The Drawbacks of Running Containers on Bare Metal Servers

By: Morpheus Data

Marketing hype isn’t limited to the tech industries by any means, but the tech press certainly cranks up the hype machine to unprecedented levels. Among the recent darlings of the pundits is containerization.

A prime example of the container worshiping phenomenon is The VAR Guy’s Christopher Tozzi, who lists in an April 3, 2017, article all the ways that Docker saves companies money. From Tozzi’s description, you would think Docker can transform lead into gold: it’s simpler to maintain, it speeds up delivery of new software, it uses resources more efficiently, and to top it all off, Docker saves you money.

Quick, where do I sign?

It’s a good thing technology customers have a heightened sensitivity to such unadulterated claims of IT nirvana. A reality check reveals that no technology shift as fundamental as containerization is as simple, as fast, or as inexpensive as its backers claim it is. Yes, containers can be a boon to your data-management operations. No, you can’t realize the benefits of the technology without doing your due diligence.

Here are some tips for avoiding the pitfalls of implementing containers in multi-cloud and hybrid cloud environments.

Implementing containers on servers: Where are the bottlenecks?

A primary advantage of containers over hypervisor-based virtualization is capacity utilization. Jim O’Reilly writes on TechTarget that because containers use the OS, tools, and other binaries of the server host, you can fit three times the number of containers on the server as VMs. As microservices are adopted more widely, the container capacity advantage over VMs will increase, according to O’Reilly.

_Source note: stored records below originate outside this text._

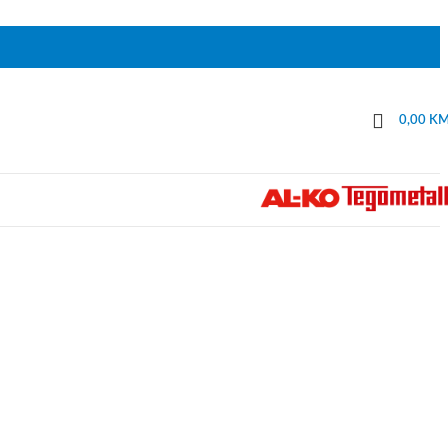
0,00
K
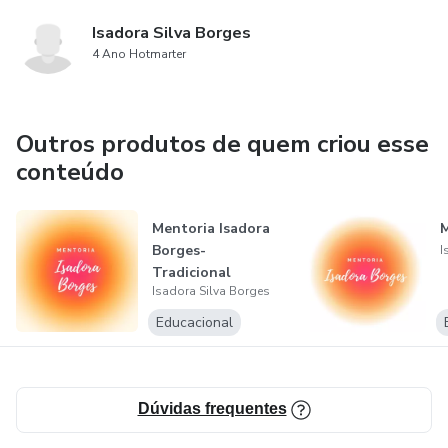
Isadora Silva Borges
4 Ano Hotmarter
Outros produtos de quem criou esse
conteúdo
Mentoria Isadora
M
Borges-
I
Tradicional
Isadora Silva Borges
Educacional
Dúvidas frequentes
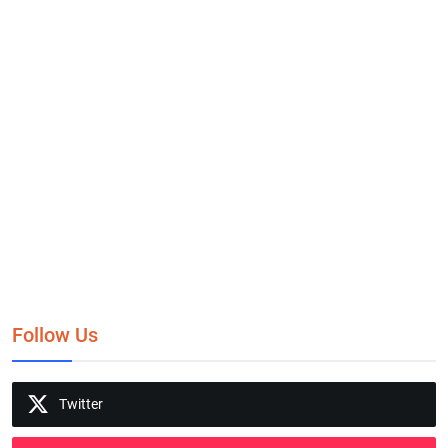
Follow Us
Twitter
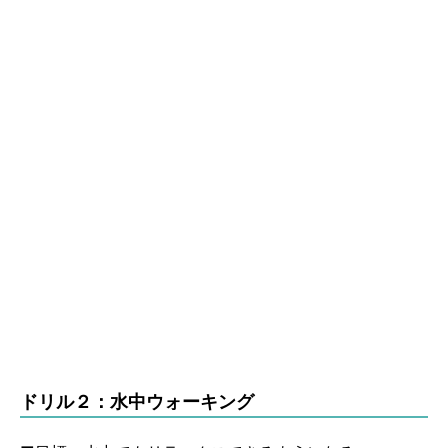
ドリル２：水中ウォーキング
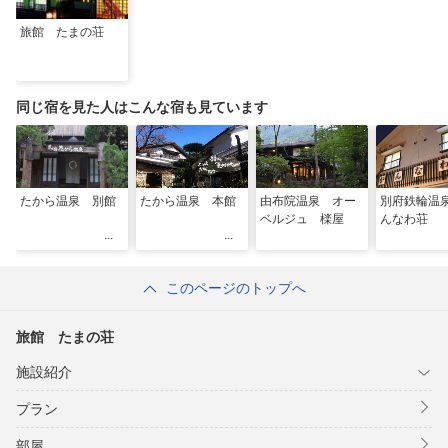
旅館 たまの荘
同じ宿を見た人はこんな宿も見ています
たから温泉 別館
たから温泉 本館
由布院温泉 オー
別府鉄輪温
ベルジュ 檪屋
んなわ荘
このページのトップへ
旅館 たまの荘
施設紹介
プラン
部屋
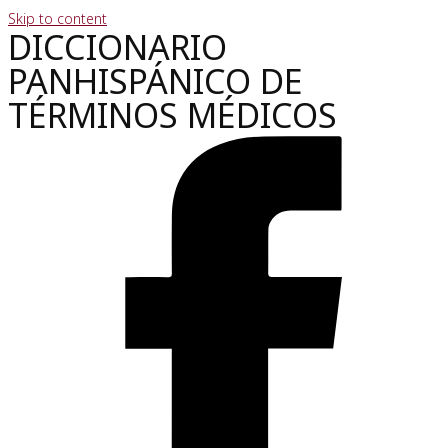
Skip to content
DICCIONARIO
PANHISPÁNICO DE
TÉRMINOS MÉDICOS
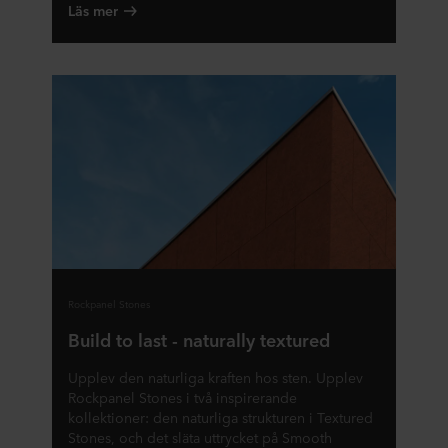
Läs mer
Rockpanel Stones
Build to last - naturally textured
Upplev den naturliga kraften hos sten. Upplev
Rockpanel Stones i två inspirerande
kollektioner: den naturliga strukturen i Textured
Stones, och det släta uttrycket på Smooth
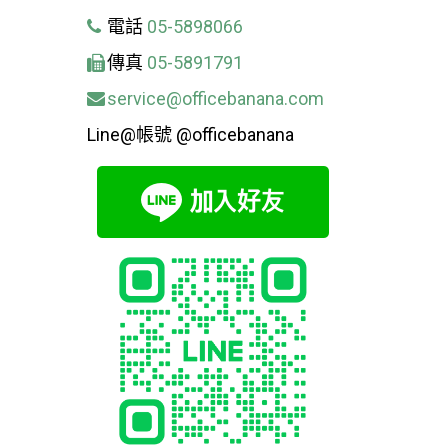
電話
05-5898066
傳真
05-5891791
service@officebanana.com
Line@帳號 @officebanana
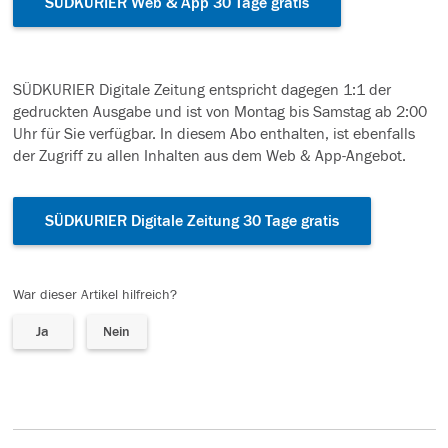
SÜDKURIER Web & App 30 Tage gratis
SÜDKURIER Digitale Zeitung entspricht dagegen 1:1 der
gedruckten Ausgabe und ist von Montag bis Samstag ab 2:00
Uhr für Sie verfügbar. In diesem Abo enthalten, ist ebenfalls
der Zugriff zu allen Inhalten aus dem Web & App-Angebot.
SÜDKURIER Digitale Zeitung 30 Tage gratis
War dieser Artikel hilfreich?
Ja
Nein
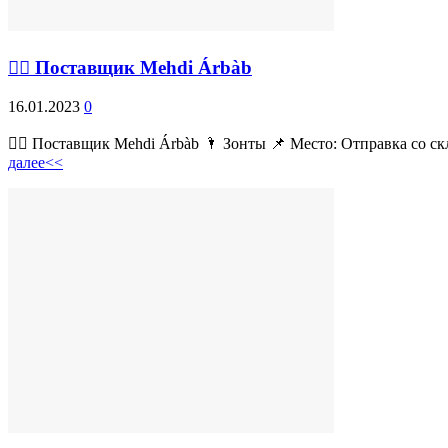
💁‍♂ Поставщик Mehdi Árbàb
16.01.2023
0
💁‍♂ Поставщик Mehdi Árbàb 🌂 Зонты 📌 Место: Отправка со ск
далее<<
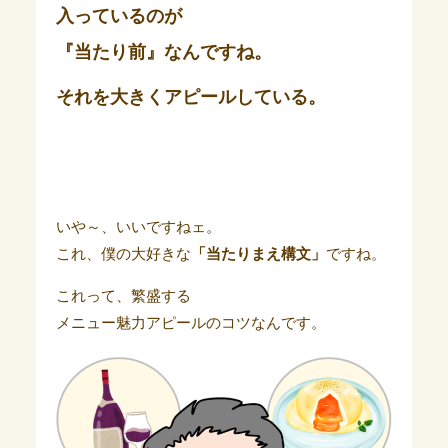
入っているのが
『当たり前』なんですね。
それを大きくアピールしている。
いや～、いいですねェ。
これ、僕の大好きな
「当たりまえ構文」
ですね。
これって、繁盛する
メニュー魅力アピールのコツなんです。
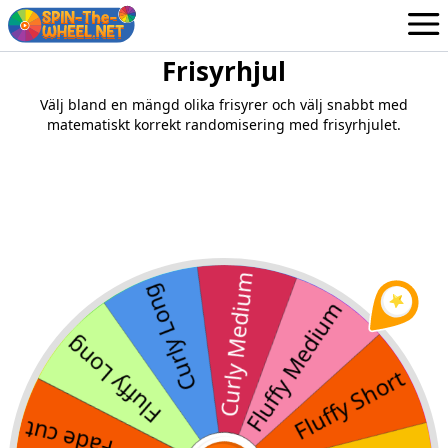
Frisyrhjul
Hjul
Swedish
Välj bland en mängd olika frisyrer och välj snabbt med
Inloggning / Registrera dig
matematiskt korrekt randomisering med frisyrhjulet.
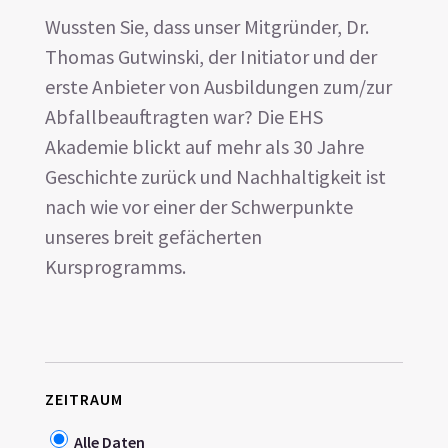
Wussten Sie, dass unser Mitgründer, Dr.
Thomas Gutwinski, der Initiator und der
erste Anbieter von Ausbildungen zum/zur
Abfallbeauftragten war? Die EHS
Akademie blickt auf mehr als 30 Jahre
Geschichte zurück und Nachhaltigkeit ist
nach wie vor einer der Schwerpunkte
unseres breit gefächerten
Kursprogramms.
ZEITRAUM
Alle Daten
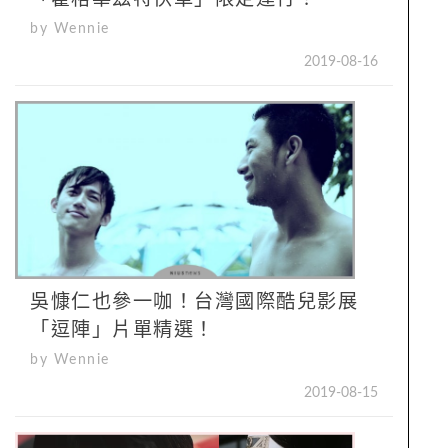
by Wennie
2019-08-16
吳慷仁也參一咖！台灣國際酷兒影展
「逗陣」片單精選！
by Wennie
2019-08-15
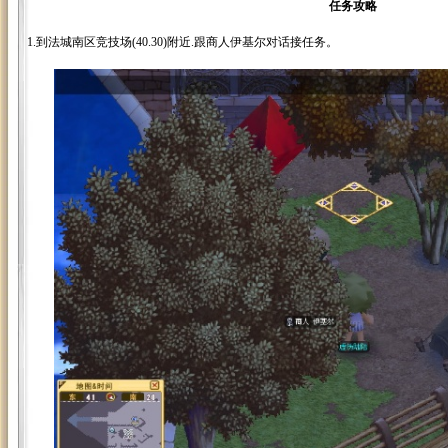
任务攻略
1.到法城南区竞技场(40.30)附近.跟商人伊基尔对话接任务。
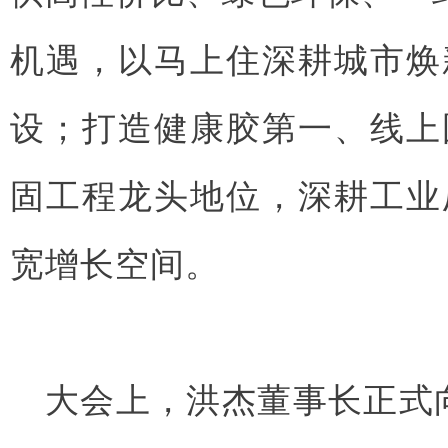
机遇，以马上住深耕城市焕
设；打造健康胶第一、线上
固工程龙头地位，深耕工业
宽增长空间。
大会上，洪杰董事长正式向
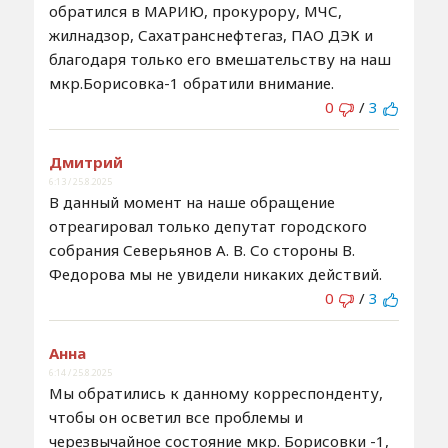
обратился в МАРИЮ, прокурору, МЧС,
жилнадзор, Сахатранснефтегаз, ПАО ДЭК и
благодаря только его вмешательству на наш
мкр.Борисовка-1 обратили внимание.
0
/
3
Дмитрий
6:13 / 25.8.2025
В данный момент на наше обращение
отреагировал только депутат городского
собрания Северьянов А. В. Со стороны В.
Федорова мы не увидели никаких действий.
0
/
3
Анна
6:14 / 25.8.2025
Мы обратились к данному корреспонденту,
чтобы он осветил все проблемы и
черезвычайное состояние мкр. Борисовки -1,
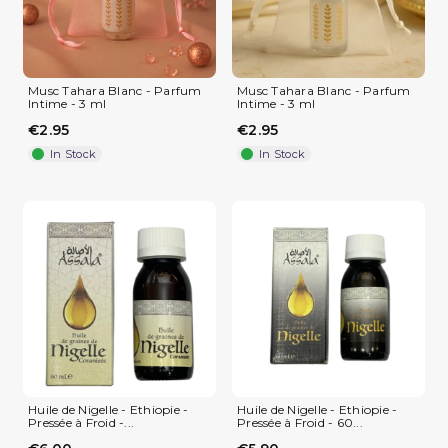
Musc Tahara Blanc - Parfum
Musc Tahara Blanc - Parfum
Intime - 3 ml
Intime - 3 ml
€2.95
€2.95
In Stock
In Stock
Huile de Nigelle - Ethiopie -
Huile de Nigelle - Ethiopie -
Pressée à Froid -...
Pressée à Froid - 60...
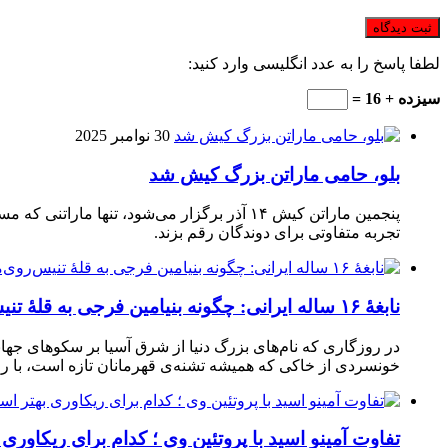
لطفا پاسخ را به عدد انگلیسی وارد کنید:
سیزده + 16 =
30 نوامبر 2025
بلو، حامی ماراتن بزرگ کیش شد
تجربه متفاوتی برای دوندگان رقم بزند.
نابغهٔ ۱۶ ساله ایرانی: چگونه بنیامین فرجی به قلهٔ تنیس‌روی‌میز رسید؟
در روزگاری که نام‌های بزرگ دنیا از شرق آسیا بر سکوهای جهان
خونسردی از خاکی که همیشه تشنه‌ی قهرمانان تازه است، با راک
تفاوت آمینو اسید با پروتئین وی ؛ کدام برای ریکاوری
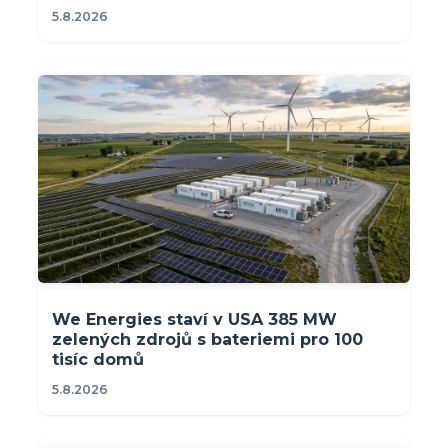
5.8.2026
We Energies staví v USA 385 MW
zelených zdrojů s bateriemi pro 100
tisíc domů
5.8.2026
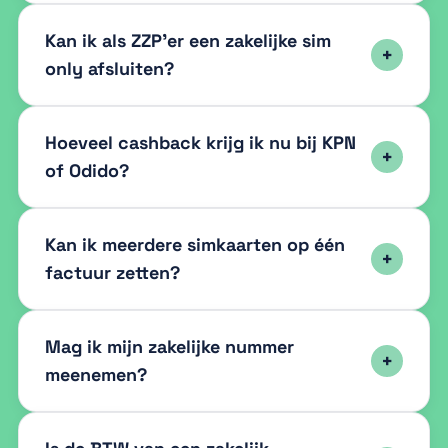
Kan ik als ZZP’er een zakelijke sim
only afsluiten?
Hoeveel cashback krijg ik nu bij KPN
of Odido?
Kan ik meerdere simkaarten op één
factuur zetten?
Mag ik mijn zakelijke nummer
meenemen?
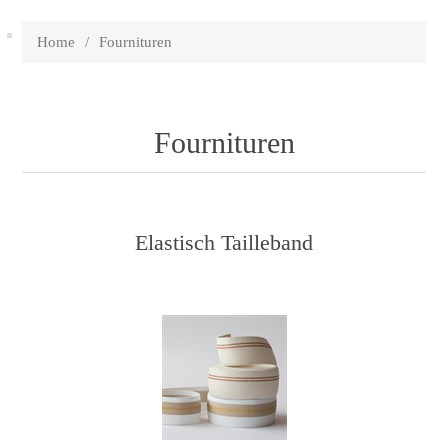
Home
/
Fournituren
Fournituren
Elastisch Tailleband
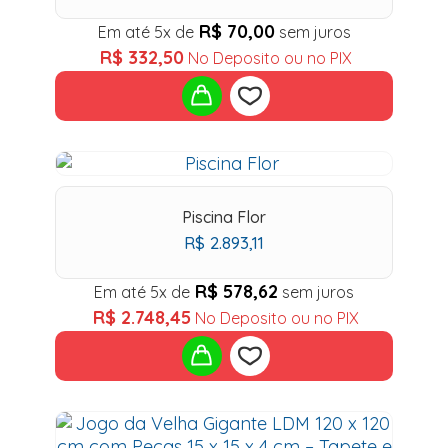
R$
70,00
Em até 5x de
sem juros
R$
332,50
No Deposito ou no PIX
Add
to
Piscina Flor
R$
2.893,11
wishlist
R$
578,62
Em até 5x de
sem juros
R$
2.748,45
No Deposito ou no PIX
Add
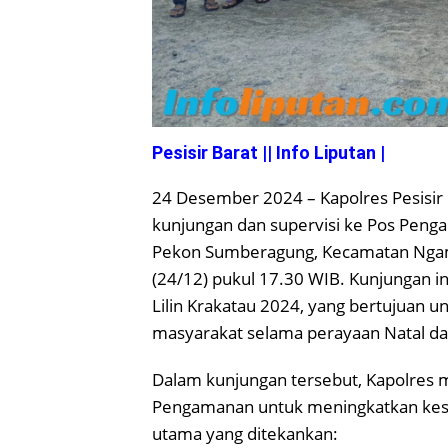
Pesisir Barat || Info Liputan |
24 Desember 2024 – Kapolres Pesisir 
kunjungan dan supervisi ke Pos Peng
Pekon Sumberagung, Kecamatan Ngamb
(24/12) pukul 17.30 WIB. Kunjungan i
Lilin Krakatau 2024, yang bertujua
masyarakat selama perayaan Natal da
Dalam kunjungan tersebut, Kapolres 
Pengamanan untuk meningkatkan kesi
utama yang ditekankan:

Containers achieve their light weight, compared to VMs, by doing without a guest OS. Instead, containers share an OS and applicable bins/libraries. Source: LeaseWeb

In addition, there is typically much less overhead with containers than with VMs, so containers’ effective load is actually closer to five times that of hypervisor-based virtualization. This has a negative effect on other system components, however. An example is the impact of the increased loads on CPU caches, which become much less efficient. Obviously, a bigger cache to address the higher volume usually means you have to use bigger servers.

Storage I/O and network connections also face increased demands to accommodate containers’ higher instance volumes. Non-volatile dual inline memory modules promise access speeds up to four times those of conventional solid-state drives. NVM Express SSDs have become the medium of choice for local primary storage rather than serial-attached SCSI or SATA. In addition to reducing CPU overhead, an NVMe can manage as many as 64,000 different queues at one time, so it can deliver data directly to containers no matter the number of instances they hold.

Distribute containers on demand among in-house servers or cloud VMs

The fact is, not many companies are ready to make another huge capital investment in big, next-gen servers with a cache layer for fast DRAM, serial connections, and 32GB of cache for each CPU, which is the recommended configuration for running containers on in-house servers. On the Docker Blog, Mike Coleman claims you can have it both ways: implement some container apps on bare metal servers, and others as VMs on cloud servers.

Rather than deciding the appropriate platform for your entire portfolio of applications, base the in-house/cloud decision on the attributes of the specific app: What will users need in terms of performance, scalability, security, reliability, cost, support, integration with other systems, and any number of other factors? Generally speaking, low latency apps do better in-house, while capacity optimization, mixed workloads, and disaster recovery favor virtualization.

VMs are typically heavier and slower than containers, but because they are fully isolated, VMs tend to be more secure than containers’ process level isolation. Source: Jaxenter

Other factors affecting the decision are the need to maximize existing investments in infrastructure, whether workloads can share kernels (multitenancy), reliance on APIs that bare metal servers don’t accommodate, and licensing costs (bare metal eliminates the need to buy hypervisor licenses, for example).

Amazon ECS enhances container support

A sign of the growing popularity of containers in virtual environments is the decision by Amazon Web Services to embed support for container networking in the EC2 Container Service (ECS). Michael Vizard explains in an April 19, 2017, article on SDxCentral that the new version of AWS’s networking software can be attached directly to any container. This allows both stateless and stateful applications to be deployed at scale, according to Amazon ECS general manager Deepak Singh.

The new ECS software will be exposed as an AWS Task that can be invoked to link multiple containers automatically. Any virtual network associated with the container is removed when the container disappears. Singh says AWS sees no need to make containers available on bare metal servers because there are better options for organizations concerned about container performance: graphical processing units, and field programmable gate arrays.

For many IT operations, going all-in with containers running on bare metal servers may be tomorrow’s ideal, but VMs are today’s reality as the only viable alternative for hybrid and public clouds. Enterprises typically run multiple Linux distributions and a mix of Windows Server and Linux OSes. It follows that to optimize workloads in such mixed environments, you’ll run some containers on bare metal and others in VMs.

According to Docker technical evangelist, Mike Coleman, licensing schemes tailored to virtualization make VMs more affordable, as TechTarget‘s Beth Pariseau reports. Coleman points out that companies nearly always begin using containers in a small way and wind up using them in a big way.